**Instructions to follow**
Please repeat exactly the lines below from the one containing "X148700000Y-79475000D03*" down to the one containing "X143050000Y-85650000D03*", both included, and nothing else.

**Material to process**
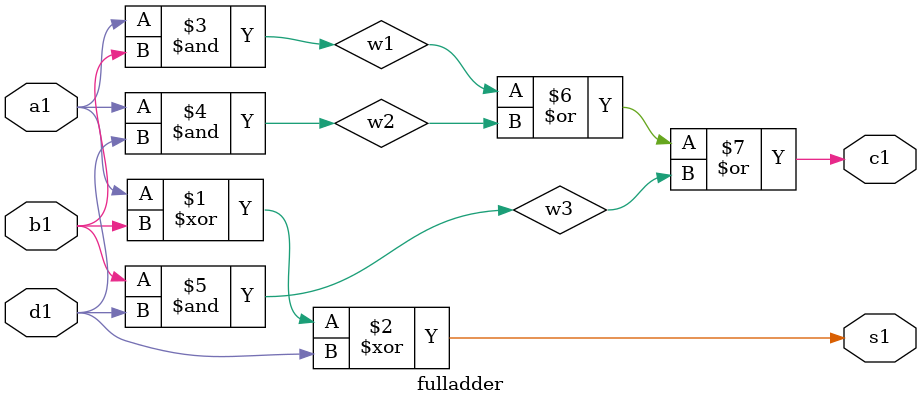
<source format=v>

module ripple(a,b,d,s,o);
input [3:0]a;
input [3:0]b;
input d;
output [3:0]s;
output o;
 wire [2:0]c;


 fulladder fa1(a[0],b[0],d,s[0],c[0]);
 fulladder fa2(a[1],b[1],c[0],s[1],c[1]);
 fulladder fa3(a[2],b[2],c[1],s[2],c[2]);
 fulladder fa4(a[3],b[3],c[2],s[3],o);
endmodule


module fulladder(a1,b1,d1,s1,c1);
input a1,b1,d1;
output s1,c1;
wire w1,w2,w3;
 xor g1 (s1,a1,b1,d1);
 and g2 (w1,a1,b1);
 and g3 (w2,a1,d1);
 and g4 (w3,b1,d1);
 or g5 (c1,w1,w2,w3);
endmodule

</source>
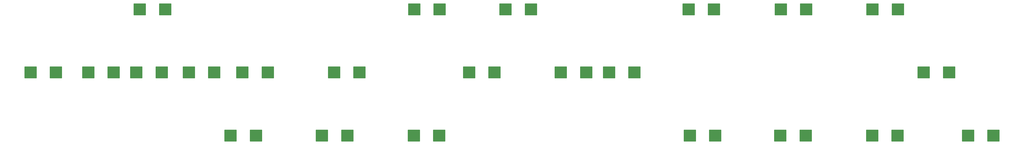
<source format=gbr>
%TF.GenerationSoftware,KiCad,Pcbnew,9.0.2*%
%TF.CreationDate,2025-07-25T15:15:28+08:00*%
%TF.ProjectId,accum_pcb_up,61636375-6d5f-4706-9362-5f75702e6b69,rev?*%
%TF.SameCoordinates,Original*%
%TF.FileFunction,Paste,Top*%
%TF.FilePolarity,Positive*%
%FSLAX46Y46*%
G04 Gerber Fmt 4.6, Leading zero omitted, Abs format (unit mm)*
G04 Created by KiCad (PCBNEW 9.0.2) date 2025-07-25 15:15:28*
%MOMM*%
%LPD*%
G01*
G04 APERTURE LIST*
G04 Aperture macros list*
%AMRoundRect*
0 Rectangle with rounded corners*
0 $1 Rounding radius*
0 $2 $3 $4 $5 $6 $7 $8 $9 X,Y pos of 4 corners*
0 Add a 4 corners polygon primitive as box body*
4,1,4,$2,$3,$4,$5,$6,$7,$8,$9,$2,$3,0*
0 Add four circle primitives for the rounded corners*
1,1,$1+$1,$2,$3*
1,1,$1+$1,$4,$5*
1,1,$1+$1,$6,$7*
1,1,$1+$1,$8,$9*
0 Add four rect primitives between the rounded corners*
20,1,$1+$1,$2,$3,$4,$5,0*
20,1,$1+$1,$4,$5,$6,$7,0*
20,1,$1+$1,$6,$7,$8,$9,0*
20,1,$1+$1,$8,$9,$2,$3,0*%
G04 Aperture macros list end*
%ADD10RoundRect,0.218750X-2.331250X-2.231250X2.331250X-2.231250X2.331250X2.231250X-2.331250X2.231250X0*%
%ADD11RoundRect,0.218750X2.331250X2.231250X-2.331250X2.231250X-2.331250X-2.231250X2.331250X-2.231250X0*%
G04 APERTURE END LIST*
D10*
%TO.C,F20*%
X448266000Y-220380000D03*
X458816000Y-220380000D03*
%TD*%
D11*
%TO.C,F11*%
X268747000Y-167947000D03*
X258197000Y-167947000D03*
%TD*%
D10*
%TO.C,F23*%
X469651000Y-194152145D03*
X480201000Y-194152145D03*
%TD*%
D11*
%TO.C,F4*%
X175195000Y-194152145D03*
X164645000Y-194152145D03*
%TD*%
%TO.C,F17*%
X382597000Y-167947000D03*
X372047000Y-167947000D03*
%TD*%
%TO.C,F5*%
X154833000Y-167947000D03*
X144283000Y-167947000D03*
%TD*%
D10*
%TO.C,F10*%
X258020000Y-220380000D03*
X268570000Y-220380000D03*
%TD*%
D11*
%TO.C,F19*%
X420889000Y-167947000D03*
X410339000Y-167947000D03*
%TD*%
%TO.C,F13*%
X306629000Y-167947000D03*
X296079000Y-167947000D03*
%TD*%
%TO.C,F9*%
X235456000Y-194152145D03*
X224906000Y-194152145D03*
%TD*%
D10*
%TO.C,F18*%
X410118200Y-220380000D03*
X420668200Y-220380000D03*
%TD*%
D11*
%TO.C,F3*%
X153392000Y-194152145D03*
X142842000Y-194152145D03*
%TD*%
%TO.C,F7*%
X197396000Y-194152145D03*
X186846000Y-194152145D03*
%TD*%
%TO.C,F22*%
X498619000Y-220380000D03*
X488069000Y-220380000D03*
%TD*%
%TO.C,F21*%
X458957000Y-167947000D03*
X448407000Y-167947000D03*
%TD*%
%TO.C,F12*%
X291498000Y-194152145D03*
X280948000Y-194152145D03*
%TD*%
D10*
%TO.C,F16*%
X372584000Y-220380000D03*
X383134000Y-220380000D03*
%TD*%
D11*
%TO.C,F15*%
X349593000Y-194152145D03*
X339043000Y-194152145D03*
%TD*%
%TO.C,F1*%
X109475000Y-194152145D03*
X98925000Y-194152145D03*
%TD*%
D10*
%TO.C,F8*%
X219878000Y-220380000D03*
X230428000Y-220380000D03*
%TD*%
%TO.C,F6*%
X181964228Y-220380000D03*
X192514228Y-220380000D03*
%TD*%
D11*
%TO.C,F14*%
X329546000Y-194152145D03*
X318996000Y-194152145D03*
%TD*%
%TO.C,F2*%
X133441000Y-194152145D03*
X122891000Y-194152145D03*
%TD*%
M02*

</source>
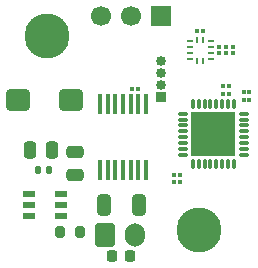
<source format=gbs>
G04 #@! TF.GenerationSoftware,KiCad,Pcbnew,9.0.4*
G04 #@! TF.CreationDate,2025-10-13T14:39:45-04:00*
G04 #@! TF.ProjectId,bldc motor controller,626c6463-206d-46f7-946f-7220636f6e74,rev?*
G04 #@! TF.SameCoordinates,Original*
G04 #@! TF.FileFunction,Soldermask,Bot*
G04 #@! TF.FilePolarity,Negative*
%FSLAX46Y46*%
G04 Gerber Fmt 4.6, Leading zero omitted, Abs format (unit mm)*
G04 Created by KiCad (PCBNEW 9.0.4) date 2025-10-13 14:39:45*
%MOMM*%
%LPD*%
G01*
G04 APERTURE LIST*
G04 Aperture macros list*
%AMRoundRect*
0 Rectangle with rounded corners*
0 $1 Rounding radius*
0 $2 $3 $4 $5 $6 $7 $8 $9 X,Y pos of 4 corners*
0 Add a 4 corners polygon primitive as box body*
4,1,4,$2,$3,$4,$5,$6,$7,$8,$9,$2,$3,0*
0 Add four circle primitives for the rounded corners*
1,1,$1+$1,$2,$3*
1,1,$1+$1,$4,$5*
1,1,$1+$1,$6,$7*
1,1,$1+$1,$8,$9*
0 Add four rect primitives between the rounded corners*
20,1,$1+$1,$2,$3,$4,$5,0*
20,1,$1+$1,$4,$5,$6,$7,0*
20,1,$1+$1,$6,$7,$8,$9,0*
20,1,$1+$1,$8,$9,$2,$3,0*%
G04 Aperture macros list end*
%ADD10R,0.850000X0.850000*%
%ADD11C,0.850000*%
%ADD12RoundRect,0.250000X-0.600000X-0.750000X0.600000X-0.750000X0.600000X0.750000X-0.600000X0.750000X0*%
%ADD13O,1.700000X2.000000*%
%ADD14R,1.700000X1.700000*%
%ADD15C,1.700000*%
%ADD16C,3.800000*%
%ADD17RoundRect,0.075000X-0.125000X-0.075000X0.125000X-0.075000X0.125000X0.075000X-0.125000X0.075000X0*%
%ADD18RoundRect,0.225000X0.225000X0.250000X-0.225000X0.250000X-0.225000X-0.250000X0.225000X-0.250000X0*%
%ADD19RoundRect,0.075000X0.125000X0.075000X-0.125000X0.075000X-0.125000X-0.075000X0.125000X-0.075000X0*%
%ADD20RoundRect,0.075000X0.075000X-0.125000X0.075000X0.125000X-0.075000X0.125000X-0.075000X-0.125000X0*%
%ADD21RoundRect,0.250000X-0.750000X-0.650000X0.750000X-0.650000X0.750000X0.650000X-0.750000X0.650000X0*%
%ADD22R,0.500000X0.280000*%
%ADD23R,0.280000X0.500000*%
%ADD24R,0.400000X1.700000*%
%ADD25O,0.900000X0.280000*%
%ADD26O,0.280000X0.900000*%
%ADD27R,3.700000X3.700000*%
%ADD28R,1.100000X0.600000*%
%ADD29RoundRect,0.200000X-0.200000X-0.275000X0.200000X-0.275000X0.200000X0.275000X-0.200000X0.275000X0*%
%ADD30RoundRect,0.140000X-0.140000X-0.170000X0.140000X-0.170000X0.140000X0.170000X-0.140000X0.170000X0*%
%ADD31RoundRect,0.250000X-0.475000X0.250000X-0.475000X-0.250000X0.475000X-0.250000X0.475000X0.250000X0*%
%ADD32RoundRect,0.250000X0.250000X0.475000X-0.250000X0.475000X-0.250000X-0.475000X0.250000X-0.475000X0*%
%ADD33RoundRect,0.250000X0.325000X0.650000X-0.325000X0.650000X-0.325000X-0.650000X0.325000X-0.650000X0*%
G04 APERTURE END LIST*
D10*
G04 #@! TO.C,J1*
X145600000Y-85000000D03*
D11*
X145600000Y-84000000D03*
X145600000Y-83000000D03*
X145600000Y-82000000D03*
G04 #@! TD*
D12*
G04 #@! TO.C,-BAT+1*
X140900000Y-96750000D03*
D13*
X143400000Y-96750000D03*
G04 #@! TD*
D14*
G04 #@! TO.C,U8*
X145590000Y-78200000D03*
D15*
X143050000Y-78200000D03*
X140510000Y-78200000D03*
G04 #@! TD*
D16*
G04 #@! TO.C,M2*
X136000000Y-79900000D03*
G04 #@! TD*
G04 #@! TO.C,M2*
X148850000Y-96300000D03*
G04 #@! TD*
D17*
G04 #@! TO.C,C13*
X150850000Y-84100000D03*
X151350000Y-84100000D03*
G04 #@! TD*
D18*
G04 #@! TO.C,C9*
X142975000Y-98500000D03*
X141425000Y-98500000D03*
G04 #@! TD*
D19*
G04 #@! TO.C,C16*
X147200000Y-91600000D03*
X146700000Y-91600000D03*
G04 #@! TD*
D17*
G04 #@! TO.C,C20*
X148700000Y-79475000D03*
X149200000Y-79475000D03*
G04 #@! TD*
D20*
G04 #@! TO.C,C23*
X151100000Y-81325000D03*
X151100000Y-80825000D03*
G04 #@! TD*
D21*
G04 #@! TO.C,L1*
X133500000Y-85250000D03*
X138000000Y-85250000D03*
G04 #@! TD*
D22*
G04 #@! TO.C,U6*
X148075000Y-81825000D03*
X148075000Y-81325000D03*
X148075000Y-80825000D03*
X148075000Y-80325000D03*
D23*
X148700000Y-80200000D03*
X149200000Y-80200000D03*
D22*
X149825000Y-80325000D03*
X149825000Y-80825000D03*
X149825000Y-81325000D03*
X149825000Y-81825000D03*
D23*
X149200000Y-81950000D03*
X148700000Y-81950000D03*
G04 #@! TD*
D24*
G04 #@! TO.C,U5*
X144350000Y-91250000D03*
X143700000Y-91250000D03*
X143050000Y-91250000D03*
X142400000Y-91250000D03*
X141750000Y-91250000D03*
X141100000Y-91250000D03*
X140450000Y-91250000D03*
X140450000Y-85650000D03*
X141100000Y-85650000D03*
X141750000Y-85650000D03*
X142400000Y-85650000D03*
X143050000Y-85650000D03*
X143700000Y-85650000D03*
X144350000Y-85650000D03*
G04 #@! TD*
D19*
G04 #@! TO.C,C17*
X147200000Y-92250000D03*
X146700000Y-92250000D03*
G04 #@! TD*
D17*
G04 #@! TO.C,C14*
X152600000Y-85250000D03*
X153100000Y-85250000D03*
G04 #@! TD*
D20*
G04 #@! TO.C,C21*
X151700000Y-81325000D03*
X151700000Y-80825000D03*
G04 #@! TD*
D25*
G04 #@! TO.C,U3*
X147499995Y-89950000D03*
X147499995Y-89450000D03*
X147499995Y-88950000D03*
X147499995Y-88450000D03*
X147499995Y-87950000D03*
X147499995Y-87450000D03*
X147499995Y-86950000D03*
X147499995Y-86450000D03*
D26*
X148299995Y-85650000D03*
X148799995Y-85650000D03*
X149299995Y-85650000D03*
X149799995Y-85650000D03*
X150299995Y-85650000D03*
X150799995Y-85650000D03*
X151299995Y-85650000D03*
X151799995Y-85650000D03*
D25*
X152599995Y-86450000D03*
X152599995Y-86950000D03*
X152599995Y-87450000D03*
X152599995Y-87950000D03*
X152599995Y-88450000D03*
X152599995Y-88950000D03*
X152599995Y-89450000D03*
X152599995Y-89950000D03*
D26*
X151799995Y-90750000D03*
X151299995Y-90750000D03*
X150799995Y-90750000D03*
X150299995Y-90750000D03*
X149799995Y-90750000D03*
X149299995Y-90750000D03*
X148799995Y-90750000D03*
X148299995Y-90750000D03*
D27*
X150049995Y-88200000D03*
G04 #@! TD*
D28*
G04 #@! TO.C,U4*
X137150000Y-93214000D03*
X137150000Y-94164000D03*
X137150000Y-95114000D03*
X134450000Y-95114000D03*
X134450000Y-94164000D03*
X134450000Y-93214000D03*
G04 #@! TD*
D29*
G04 #@! TO.C,R6*
X137075000Y-96450000D03*
X138725000Y-96450000D03*
G04 #@! TD*
D20*
G04 #@! TO.C,C22*
X150500000Y-81325000D03*
X150500000Y-80825000D03*
G04 #@! TD*
D30*
G04 #@! TO.C,C11*
X135170000Y-91200000D03*
X136130000Y-91200000D03*
G04 #@! TD*
D17*
G04 #@! TO.C,C12*
X150850000Y-84750000D03*
X151350000Y-84750000D03*
G04 #@! TD*
G04 #@! TO.C,C19*
X143150000Y-84400000D03*
X143650000Y-84400000D03*
G04 #@! TD*
D31*
G04 #@! TO.C,R1*
X138300000Y-89700000D03*
X138300000Y-91600000D03*
G04 #@! TD*
D17*
G04 #@! TO.C,C15*
X152600000Y-84650000D03*
X153100000Y-84650000D03*
G04 #@! TD*
D32*
G04 #@! TO.C,C2*
X136400000Y-89500000D03*
X134500000Y-89500000D03*
G04 #@! TD*
D33*
G04 #@! TO.C,C1*
X143725000Y-94200000D03*
X140775000Y-94200000D03*
G04 #@! TD*
M02*

</source>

**Task answer**
X148700000Y-79475000D03*
X149200000Y-79475000D03*
G04 #@! TD*
D20*
G04 #@! TO.C,C23*
X151100000Y-81325000D03*
X151100000Y-80825000D03*
G04 #@! TD*
D21*
G04 #@! TO.C,L1*
X133500000Y-85250000D03*
X138000000Y-85250000D03*
G04 #@! TD*
D22*
G04 #@! TO.C,U6*
X148075000Y-81825000D03*
X148075000Y-81325000D03*
X148075000Y-80825000D03*
X148075000Y-80325000D03*
D23*
X148700000Y-80200000D03*
X149200000Y-80200000D03*
D22*
X149825000Y-80325000D03*
X149825000Y-80825000D03*
X149825000Y-81325000D03*
X149825000Y-81825000D03*
D23*
X149200000Y-81950000D03*
X148700000Y-81950000D03*
G04 #@! TD*
D24*
G04 #@! TO.C,U5*
X144350000Y-91250000D03*
X143700000Y-91250000D03*
X143050000Y-91250000D03*
X142400000Y-91250000D03*
X141750000Y-91250000D03*
X141100000Y-91250000D03*
X140450000Y-91250000D03*
X140450000Y-85650000D03*
X141100000Y-85650000D03*
X141750000Y-85650000D03*
X142400000Y-85650000D03*
X143050000Y-85650000D03*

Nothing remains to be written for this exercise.